Sur les conclusions présentées sur le fondement des articles L. 761 et R. 761 du code de justice administrative :
7. Les dispositions de l’article L. 761-1 du code de justice administrative font obstacle à ce que soit mis à la charge du département de la Gironde, qui n’est pas partie perdante dans la présente instance, le versement de la somme demandée par M. C… au titre des frais exposés par elle et non compris dans les dépens. La présente instance n’ayant occasionné aucun dépens, il y a lieu de rejeter les conclusions présentées sur le fondement de l’article R. 761-1 du code de justice administrative par M. C….
DÉCIDE :
Article 1er : la requête de M. C… est rejetée.
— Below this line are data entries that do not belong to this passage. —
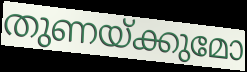
തുണയ്ക്കുമോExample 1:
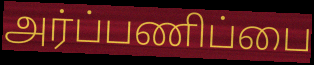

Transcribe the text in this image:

அர்ப்பணிப்பை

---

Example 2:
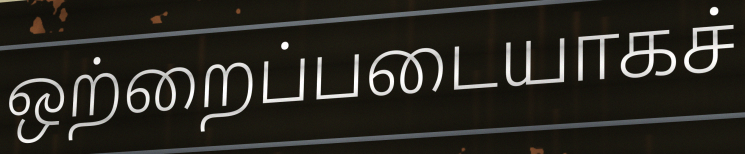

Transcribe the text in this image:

ஒற்றைப்படையாகச்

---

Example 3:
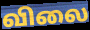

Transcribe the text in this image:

விலை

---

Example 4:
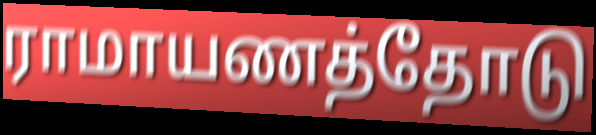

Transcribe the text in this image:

ராமாயணத்தோடு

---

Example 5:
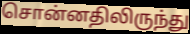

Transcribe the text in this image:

சொன்னதிலிருந்து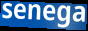
senega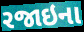
રજાઇના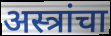
अस्त्रांचाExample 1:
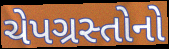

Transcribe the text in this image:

ચેપગ્રસ્તોનો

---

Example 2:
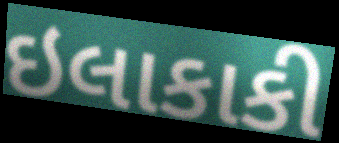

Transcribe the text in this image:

ઇલાકાકી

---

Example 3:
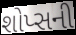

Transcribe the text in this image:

શોપ્સની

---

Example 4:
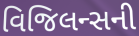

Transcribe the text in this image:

વિજિલન્સની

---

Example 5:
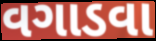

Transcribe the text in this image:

વગાડવા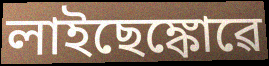
লাইছেঙ্কোৱে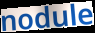
nodule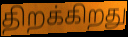
திறக்கிறது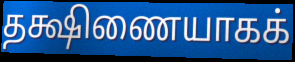
தக்ஷிணையாகக்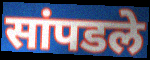
सांपडलेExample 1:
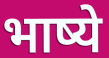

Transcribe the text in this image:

भाष्ये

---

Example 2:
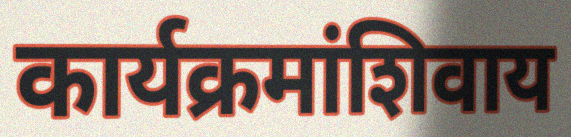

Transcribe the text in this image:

कार्यक्रमांशिवाय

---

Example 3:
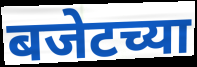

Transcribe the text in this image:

बजेटच्या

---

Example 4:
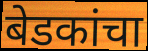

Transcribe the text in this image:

बेडकांचा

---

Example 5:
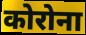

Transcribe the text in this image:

कोरोनाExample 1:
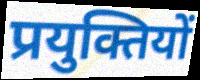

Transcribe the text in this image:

प्रयुक्तियों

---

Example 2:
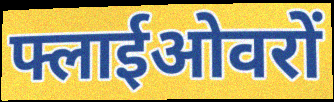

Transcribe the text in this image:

फ्लाईओवरों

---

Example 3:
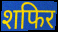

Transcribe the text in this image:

शफिर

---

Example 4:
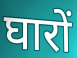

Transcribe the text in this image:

घारों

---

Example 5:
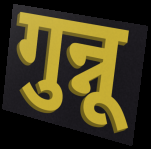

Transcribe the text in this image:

गुन्नू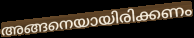
അങ്ങനെയായിരിക്കണംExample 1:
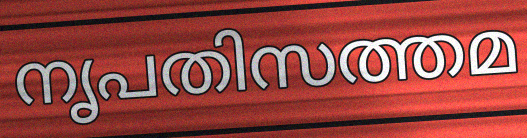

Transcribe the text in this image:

നൃപതിസത്തമ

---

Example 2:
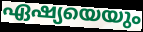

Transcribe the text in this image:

ഏഷ്യയെയും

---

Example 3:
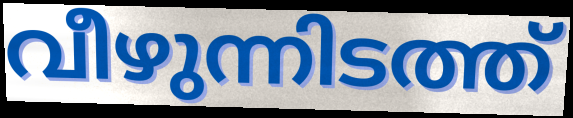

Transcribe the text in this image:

വീഴുന്നിടത്ത്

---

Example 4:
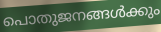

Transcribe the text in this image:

പൊതുജനങ്ങൾക്കും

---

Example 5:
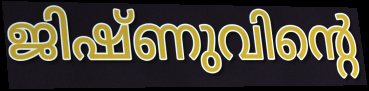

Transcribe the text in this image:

ജിഷ്ണുവിന്റെ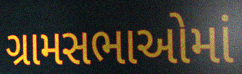
ગ્રામસભાઓમાં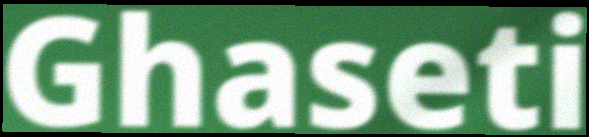
GhasetiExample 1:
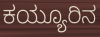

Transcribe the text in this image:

ಕಯ್ಯೂರಿನ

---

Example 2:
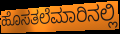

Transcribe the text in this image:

ಹೊಸತಲೆಮಾರಿನಲ್ಲಿ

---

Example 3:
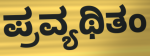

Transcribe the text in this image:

ಪ್ರವ್ಯಥಿತಂ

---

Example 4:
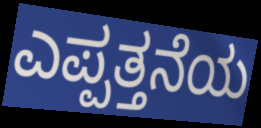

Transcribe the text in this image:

ಎಪ್ಪತ್ತನೆಯ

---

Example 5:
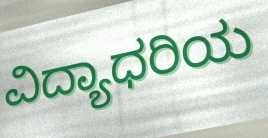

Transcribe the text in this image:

ವಿದ್ಯಾಧರಿಯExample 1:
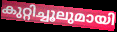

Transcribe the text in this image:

കുറ്റിച്ചൂലുമായി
Article 2 : Le présent jugement sera notifié à M. B… C… et au département de la Gironde.
Copie en sera adressée à la maison départementale des personnes handicapées de la Gironde.
Rendu public par mise à disposition au greffe le 6 mai 2026.
Le président-Rapporteur,
G. CORNEVAUX
La greffière,
V. BERLAND
La République mande et ordonne au préfet de la Région Nouvelle Aquitaine, préfet de la Gironde en ce qui le concerne ou à tous commissaires de justice à ce requis en ce qui concerne les voies de droit commun contre les parties privées, de pourvoir à l’exécution de la présente décision.